[TEXT BLOCK]:
▶

While the two "duties" tests set forth above are the primary tests for determining whether or not an employee performs the work of a bona fide executive or administrative employee, in cases where an employee earns an amount greater than $250.00 per week (or $455.00 per week after April 23, 2004), a shortened test is used to determine whether or not the duties of the employee are the duties of a bona fide executive or administrative employee. 29 C.F.R. § 541.119 (setting forth short-test for executive employees); 29 C.F.R. § 541.214 (setting forth short-test for administrative employees). In this case, it is undisputed that Wright earned more than $455.00 per week while captain of the CIS. Accordingly, the short tests set forth in the regulations apply.
Under the short test for determining the duties of an executive employee, an employee earning more than $455.00 per week will be deemed to have satisfied all elements of the primary duties test if "the employee's primary duty consists of the management of the enterprise in which employed or of a customarily recognized department or subdivision thereof and includes the customary and regular direction of the work of two or more other employees therein." 29 C.F.R. § 541.119(a). If an employee meets the income threshold, and his primary duty consists of management, then it is "not necessary to test the employee's qualifications in detail under . . . § 541.1." 29 C.F.R. § 541.119(a)

◀

[TASK BRIEF]:
Answer these from the exemption text:
1. What weekly earnings figure applies after April 23, 2004?
2. Which regulation sets out the short test for administrative employees?
3. Under the short test for executive employees, how many other employees must the employee customarily and regularly direct?
The lines after this text have no connection to it.

[INFORMATION SUPPLIED]:

▶

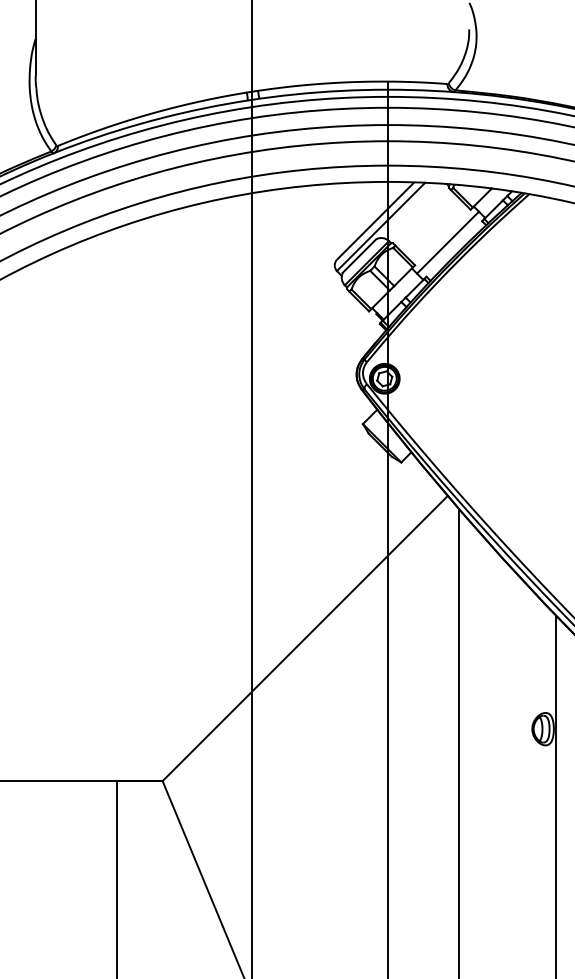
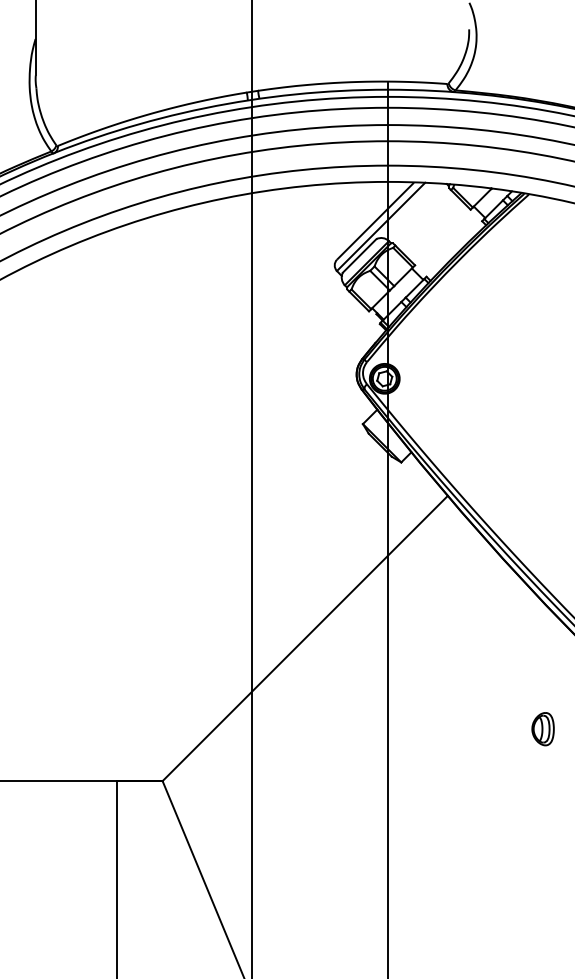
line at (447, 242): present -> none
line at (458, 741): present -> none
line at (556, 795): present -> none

◀

[SOLUTION]:
1. $455.00 per week
2. 29 C.F.R. § 541.214
3. Two or more